Her friends in the “Mama Docs Run This” Facebook group were ready with love and kindness—and give her a push to continue with her plans to run a half marathon that weekend. It was a group Verduzco-Gutierrez, 40, joined in 2016 to find women who run and also met the demands of their medical professions and motherhood.
“So many words of encouragement and how to run in her honor, which I did, and I had a big PR in the half,” says the mom of two.
Mama Docs Run This has 1,500 members—all verified by the group’s leaders before being allowed to join—across the United States and in countries as far away as New Zealand. With many specialties in medicine still dominated by men, women doctors who are also raising children and pursuing athletic goals need ways to connect with each other.
“I’ve never had a running group that understood the very unique challenges that come with being a mom and doctor,” says Dr. Emi Ponce de Souza, a neonatologist and mother of three in Seattle. “We are all high-performing, competitive Type-A personalities who dot every ‘I’ and cross every ‘T.'”
From offering another member a place to stay when she is traveling for business to sending a care package to a somebody who is bummed about an injury, the women have each other’s backs, just like other groups within the running community.
“We have close to elite runners, and some people who are perfectly happy with their 15-minute mile,” Ponce de Souza says. “The point is to celebrate and support that it’s about being strong.”
And it’s not solely a virtual community. Many of the women connect in real life in the regions where they live, get together for runs, socialize, and generally relieve stress together.
“With all the demands on our time, our lives can be somewhat isolating,” says Dr.
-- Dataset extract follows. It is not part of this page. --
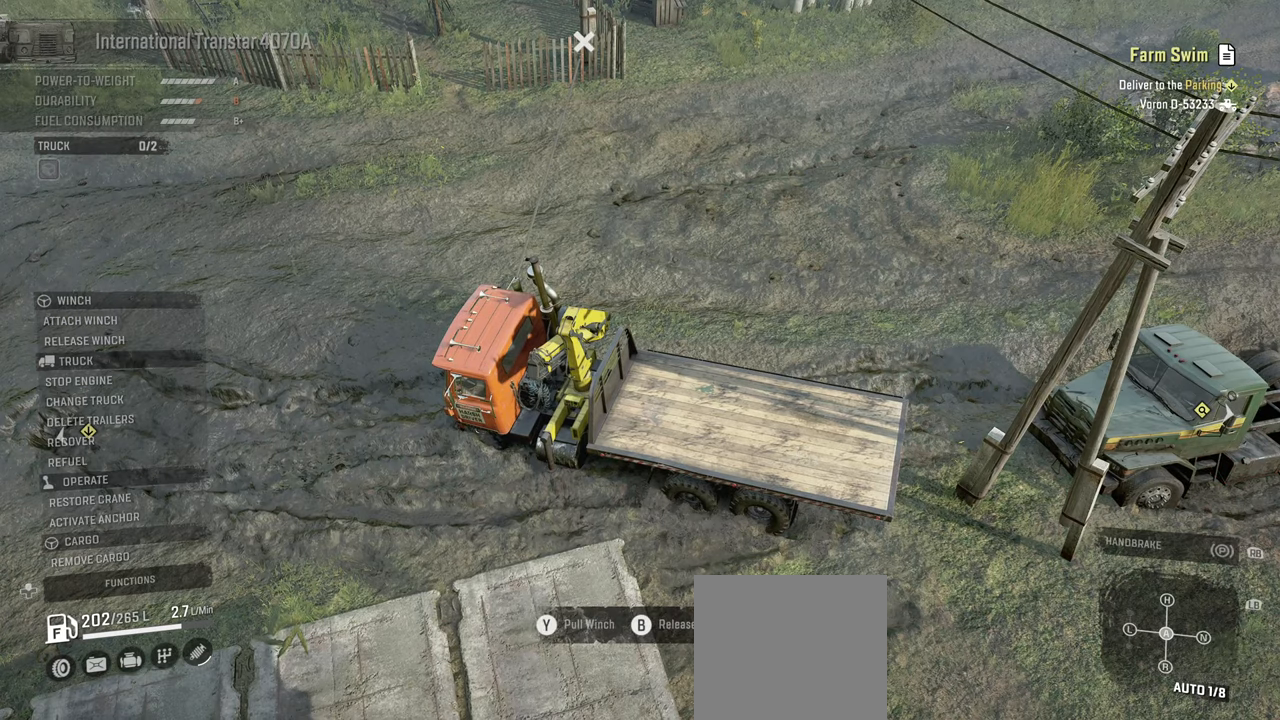
{"buttons": ["Y", "R2"], "left_stick": "right", "right_stick": "center", "events": [[17, "Y", "down"], [84, "R2", "down"]]}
Laura Morrison, an obstetrician/gynecologist in Portland, Oregon, and mother of two. “There is not always time to go out with girlfriends, or even have a date night, and so to have this group of friends really fills a need that many of us have.”

The Mama Docs online community often meets up in real life, like at the 2019 Boston Marathon.
Others have traveled thousands of miles to race together. In April, a few dozen women doctors gathered at the Boston Marathon and shared Sunday brunch. At the 2018 Big Sur International Marathon, about 60 members had a banquet on the beach and hung out around a campfire.
“It was a party marathon,” Ponce de Souza says. “It was the most amazing experience.”
It’s a group that tries to make the most of time away. In addition to regularly working 100 hours a week, mama docs deal with life-and-death pressure in their jobs on top of the challenges they face at home.
Like many mama docs in the group, Dr. Brianne Roby, a pediatric ear, nose and throat specialist in Minneapolis, turns to running as a coping mechanism. When her younger sister died last year, “I found that I was needing to run harder, longer, faster,” she says.
It was during that time, when a friend of Roby’s had also died, that a colleague introduced her to the Mama Docs, who urged her to cut herself some slack. The group kept her grounded.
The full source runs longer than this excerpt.